### [Supplied material]
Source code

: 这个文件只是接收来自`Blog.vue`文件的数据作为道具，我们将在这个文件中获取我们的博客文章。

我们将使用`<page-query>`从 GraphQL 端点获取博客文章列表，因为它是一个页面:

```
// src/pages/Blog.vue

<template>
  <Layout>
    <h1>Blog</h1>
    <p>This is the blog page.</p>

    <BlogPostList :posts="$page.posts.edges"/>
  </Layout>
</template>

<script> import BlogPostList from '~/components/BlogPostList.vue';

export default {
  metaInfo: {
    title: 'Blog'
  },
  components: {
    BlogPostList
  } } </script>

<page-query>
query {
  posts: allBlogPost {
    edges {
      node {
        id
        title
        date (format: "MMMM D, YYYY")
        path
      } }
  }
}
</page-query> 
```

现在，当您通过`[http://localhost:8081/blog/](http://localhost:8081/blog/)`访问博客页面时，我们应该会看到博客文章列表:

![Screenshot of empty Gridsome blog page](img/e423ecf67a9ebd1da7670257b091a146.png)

### [Try it]
Please restate the data word for word, every record included.

### [Response below]
Source code

: 这个文件只是接收来自`Blog.vue`文件的数据作为道具，我们将在这个文件中获取我们的博客文章。

我们将使用`<page-query>`从 GraphQL 端点获取博客文章列表，因为它是一个页面:

```
// src/pages/Blog.vue

<template>
  <Layout>
    <h1>Blog</h1>
    <p>This is the blog page.</p>

    <BlogPostList :posts="$page.posts.edges"/>
  </Layout>
</template>

<script> import BlogPostList from '~/components/BlogPostList.vue';

export default {
  metaInfo: {
    title: 'Blog'
  },
  components: {
    BlogPostList
  } } </script>

<page-query>
query {
  posts: allBlogPost {
    edges {
      node {
        id
        title
        date (format: "MMMM D, YYYY")
        path
      } }
  }
}
</page-query> 
```

现在，当您通过`[http://localhost:8081/blog/](http://localhost:8081/blog/)`访问博客页面时，我们应该会看到博客文章列表:

![Screenshot of empty Gridsome blog page](img/e423ecf67a9ebd1da7670257b091a146.png)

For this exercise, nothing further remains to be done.